EXTRACTED TEXT –

..........

Enjoying your blogs on marriage! I love the statement “you must keep your balance and you must keep pedaling ” and when we hit the bumps in the road we need to hang on tight (on our bicycle built for two: ))keep up the good work. I love reading your posts.

Louise
6 years ago

Official Secrets Act of 2003. Hahahaha. Love that.

6 years ago

Good, good stuff….married 40 years….it seems like it is through the really hard stuff in marriage that God is revealing the idols in my life…..thanks for sharing…..I still have a lot to learn, but God is sooo faithful and good!!

Mom Coblentz
6 years ago

Powerful words, Shari. Thanks.

6 years ago

Truth. ❤

Shaunda
6 years ago

Sorry. I just passed out on you…. 🙂

No, seriously. Shari. This is really, really, really good and powerful and TRUE stuff. Your words ring very true with my personal experience especially in the past year. Thanks for refocusing my heart and mind this morning.

..........

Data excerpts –
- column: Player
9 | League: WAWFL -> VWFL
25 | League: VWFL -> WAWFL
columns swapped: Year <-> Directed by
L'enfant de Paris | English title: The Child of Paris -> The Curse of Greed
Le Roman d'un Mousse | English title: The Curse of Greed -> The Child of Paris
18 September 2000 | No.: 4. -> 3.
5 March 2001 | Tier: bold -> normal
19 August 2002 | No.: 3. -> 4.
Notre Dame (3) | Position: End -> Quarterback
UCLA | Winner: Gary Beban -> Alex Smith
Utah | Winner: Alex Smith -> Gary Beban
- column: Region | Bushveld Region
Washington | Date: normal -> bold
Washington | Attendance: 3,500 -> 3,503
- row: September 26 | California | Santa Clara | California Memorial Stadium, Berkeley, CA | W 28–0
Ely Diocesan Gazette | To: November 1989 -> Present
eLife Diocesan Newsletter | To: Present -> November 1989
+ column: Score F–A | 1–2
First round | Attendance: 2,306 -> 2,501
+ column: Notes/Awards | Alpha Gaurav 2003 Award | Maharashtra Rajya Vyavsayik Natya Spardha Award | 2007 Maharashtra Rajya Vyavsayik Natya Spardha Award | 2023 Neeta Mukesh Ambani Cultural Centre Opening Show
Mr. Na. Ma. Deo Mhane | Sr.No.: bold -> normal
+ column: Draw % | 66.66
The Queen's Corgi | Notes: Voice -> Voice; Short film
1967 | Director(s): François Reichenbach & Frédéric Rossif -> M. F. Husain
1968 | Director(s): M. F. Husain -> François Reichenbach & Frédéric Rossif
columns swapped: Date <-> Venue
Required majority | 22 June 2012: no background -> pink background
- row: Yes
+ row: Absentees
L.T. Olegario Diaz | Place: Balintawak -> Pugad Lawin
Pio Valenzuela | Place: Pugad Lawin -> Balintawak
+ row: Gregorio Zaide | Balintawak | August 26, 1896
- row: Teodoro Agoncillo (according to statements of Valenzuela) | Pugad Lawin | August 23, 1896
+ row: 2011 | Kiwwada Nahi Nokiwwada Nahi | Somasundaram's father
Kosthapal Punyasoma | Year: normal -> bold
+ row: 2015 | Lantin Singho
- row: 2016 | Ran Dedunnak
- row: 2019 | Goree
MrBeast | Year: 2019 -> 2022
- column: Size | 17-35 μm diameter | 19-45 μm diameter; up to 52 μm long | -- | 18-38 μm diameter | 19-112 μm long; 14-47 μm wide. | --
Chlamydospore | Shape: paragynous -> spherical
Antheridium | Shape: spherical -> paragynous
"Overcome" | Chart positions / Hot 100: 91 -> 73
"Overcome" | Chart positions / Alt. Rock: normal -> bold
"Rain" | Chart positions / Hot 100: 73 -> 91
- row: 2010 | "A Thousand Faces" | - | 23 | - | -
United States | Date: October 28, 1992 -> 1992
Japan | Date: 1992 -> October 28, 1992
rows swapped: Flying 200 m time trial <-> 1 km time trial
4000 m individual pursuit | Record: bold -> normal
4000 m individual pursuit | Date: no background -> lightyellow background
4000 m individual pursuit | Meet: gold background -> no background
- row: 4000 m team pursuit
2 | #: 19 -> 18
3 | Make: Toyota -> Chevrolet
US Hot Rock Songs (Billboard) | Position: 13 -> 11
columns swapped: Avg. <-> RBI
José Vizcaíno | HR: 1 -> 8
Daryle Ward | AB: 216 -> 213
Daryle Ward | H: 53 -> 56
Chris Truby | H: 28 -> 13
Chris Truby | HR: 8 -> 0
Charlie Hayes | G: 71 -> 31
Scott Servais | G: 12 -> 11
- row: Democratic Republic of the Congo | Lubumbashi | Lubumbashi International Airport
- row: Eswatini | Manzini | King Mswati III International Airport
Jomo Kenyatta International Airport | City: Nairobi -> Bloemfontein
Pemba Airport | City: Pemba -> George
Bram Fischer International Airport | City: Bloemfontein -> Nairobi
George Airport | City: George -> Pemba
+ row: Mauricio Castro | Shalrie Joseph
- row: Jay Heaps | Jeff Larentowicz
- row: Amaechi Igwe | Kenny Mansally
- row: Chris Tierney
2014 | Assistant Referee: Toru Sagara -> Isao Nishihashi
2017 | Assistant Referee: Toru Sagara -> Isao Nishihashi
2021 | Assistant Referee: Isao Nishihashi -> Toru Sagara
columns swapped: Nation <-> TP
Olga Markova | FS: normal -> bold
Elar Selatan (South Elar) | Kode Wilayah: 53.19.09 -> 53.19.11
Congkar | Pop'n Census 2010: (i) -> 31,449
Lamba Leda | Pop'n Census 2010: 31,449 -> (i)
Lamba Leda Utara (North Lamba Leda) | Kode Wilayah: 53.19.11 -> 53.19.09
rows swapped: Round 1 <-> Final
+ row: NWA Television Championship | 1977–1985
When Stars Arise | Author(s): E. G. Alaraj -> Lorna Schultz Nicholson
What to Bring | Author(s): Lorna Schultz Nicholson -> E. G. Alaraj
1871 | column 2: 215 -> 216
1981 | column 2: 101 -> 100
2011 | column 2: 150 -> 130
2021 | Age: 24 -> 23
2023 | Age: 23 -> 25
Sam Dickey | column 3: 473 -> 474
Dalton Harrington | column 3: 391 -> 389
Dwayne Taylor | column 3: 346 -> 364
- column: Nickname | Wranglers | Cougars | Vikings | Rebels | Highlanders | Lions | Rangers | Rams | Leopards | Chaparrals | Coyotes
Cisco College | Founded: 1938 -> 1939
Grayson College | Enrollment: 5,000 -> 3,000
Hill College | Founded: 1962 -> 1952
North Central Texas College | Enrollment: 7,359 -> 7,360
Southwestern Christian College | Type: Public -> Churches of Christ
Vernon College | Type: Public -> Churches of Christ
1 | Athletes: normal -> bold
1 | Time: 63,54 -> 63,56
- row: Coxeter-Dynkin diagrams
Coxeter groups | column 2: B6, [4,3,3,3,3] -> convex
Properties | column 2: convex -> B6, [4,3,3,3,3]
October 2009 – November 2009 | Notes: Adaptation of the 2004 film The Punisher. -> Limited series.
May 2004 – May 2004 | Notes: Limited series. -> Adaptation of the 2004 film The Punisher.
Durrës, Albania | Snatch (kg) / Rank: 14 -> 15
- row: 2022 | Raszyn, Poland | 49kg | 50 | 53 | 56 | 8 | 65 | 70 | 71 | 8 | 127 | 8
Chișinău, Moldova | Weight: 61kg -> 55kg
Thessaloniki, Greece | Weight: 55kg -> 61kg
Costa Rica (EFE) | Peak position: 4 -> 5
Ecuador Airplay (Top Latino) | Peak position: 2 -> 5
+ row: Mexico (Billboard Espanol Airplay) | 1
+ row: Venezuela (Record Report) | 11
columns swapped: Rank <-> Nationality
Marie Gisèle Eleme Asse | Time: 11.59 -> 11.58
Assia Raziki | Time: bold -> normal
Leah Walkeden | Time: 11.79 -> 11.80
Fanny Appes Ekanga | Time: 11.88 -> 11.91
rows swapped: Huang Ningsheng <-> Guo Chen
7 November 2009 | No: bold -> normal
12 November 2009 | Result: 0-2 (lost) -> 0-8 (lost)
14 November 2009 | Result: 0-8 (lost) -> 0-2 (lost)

..........

In the blog comments, what reason does the comment beginning "No, seriously." give for calling the post "TRUE stuff"?

The comment says the post's words ring very true with the commenter's own experience, especially in the past year.